Светлый фон

Нагая, она поднялась с постели и встала перед зеркалом:

– Если хочешь, я тебе еще кое-что скажу.

– Что?

– У меня задержка. Вот уже три недели.

– Правда?

– Да.

– Ах, Карин! Ты пойдешь делать тест?

– Нет, это необязательно. Скоро я буду знать наверняка. Любимый, вставай скорее. Мы же идем в церковь.

Поскольку ни в Библии, ни в Книге общей молитвы об этом не говорится ни слова, я никогда не придерживался обычая поститься перед Святым причастием.

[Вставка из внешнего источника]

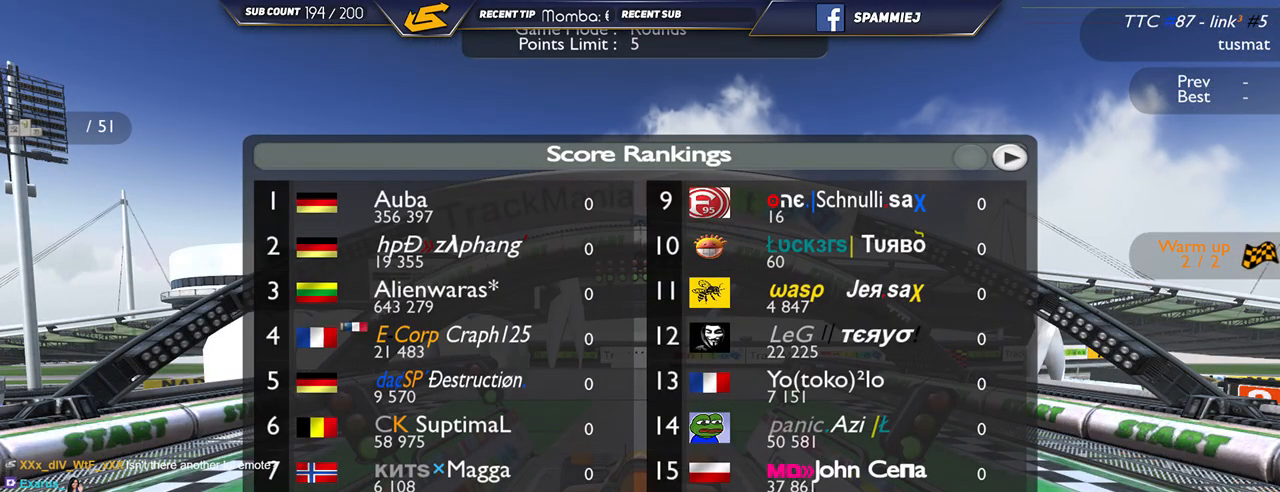
{"keys": ["up"], "events": []}
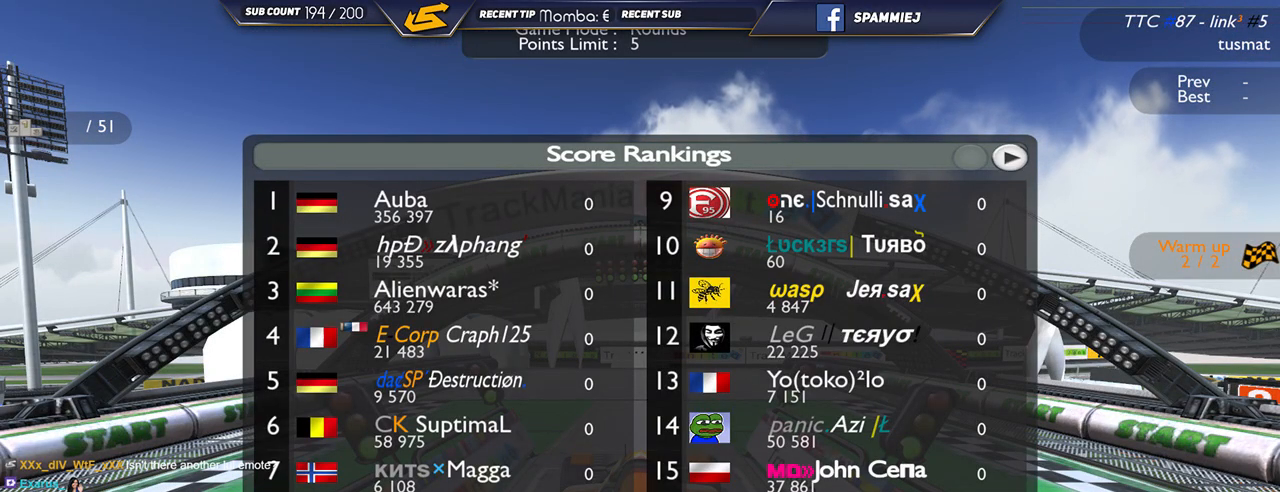
{"keys": ["up"], "events": []}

Я выпил чаю, побрился, оделся и проверил часы, позвонив в службу точного времени. Вполне естественно, что меня больше всего занимало известие о беременности Карин. От меня (во всяком случае, пока) ничего не требовалось: ни кому-нибудь сообщать об этом, ни строить планы на будущее. Строго говоря, на время об этом можно было забыть, но я, естественно, не мог. Новость меня будоражила, особенно если она все-таки подтвердится. (А почему бы ей, собственно, и не подтвердиться? Карин – здоровая молодая женщина, других причин для задержки месячных нет.)

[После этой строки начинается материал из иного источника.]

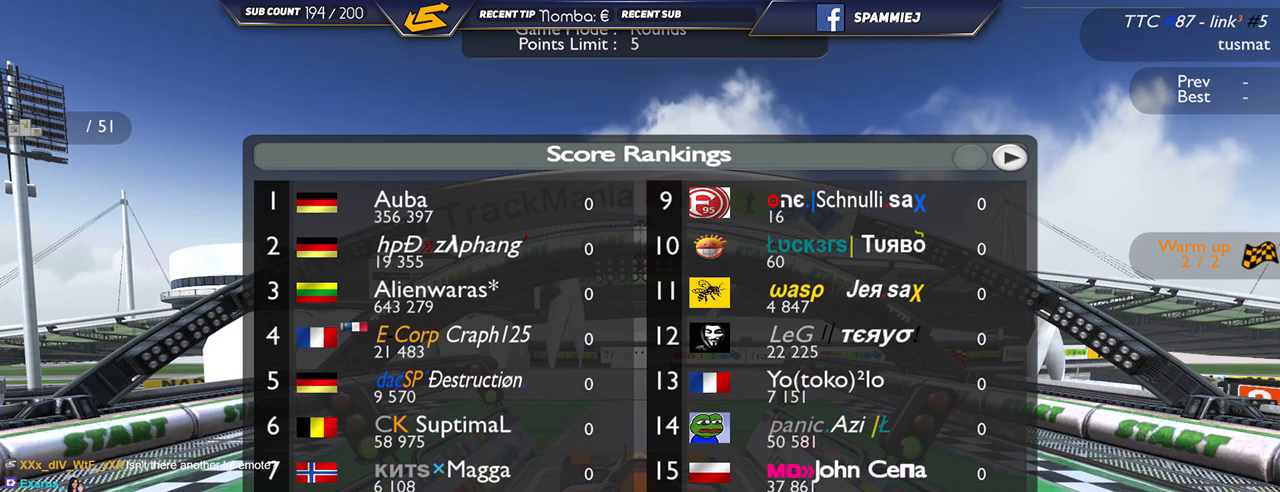
{"keys": [], "events": [[134, "up", "up"]]}
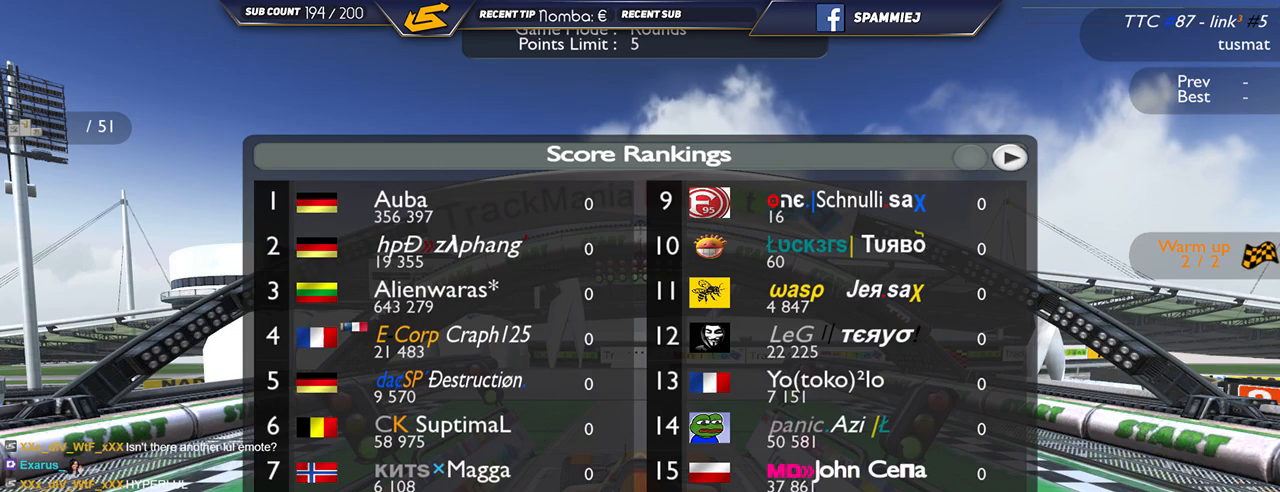
{"keys": [], "events": []}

Хорошие новости, особенно личного характера, непосредственно затрагивающие твои перспективы на будущее, вызывают такое же щемящее чувство, как знакомые виды, встреченные в долгой бесцельной прогулке, – дом друга, река или собор, хотя сам и сознаешь, что рано или поздно они попадутся тебе на пути. Все вроде бы остается прежним, но тем не менее меняется, и начинаешь сознательно идти к неожиданно возникшей цели. Такое же чувство возникло сейчас и у меня. И у Карин, наверное, тоже. Больше она об этом не говорила, поэтому, следуя ее примеру, я тоже молчал. К самым важным вещам она всегда относилась с нарочитым безразличием, будто считала, что вполне способна совладать со всем этим: с рождением, смертью, внезапным обогащением, болезнью и так далее.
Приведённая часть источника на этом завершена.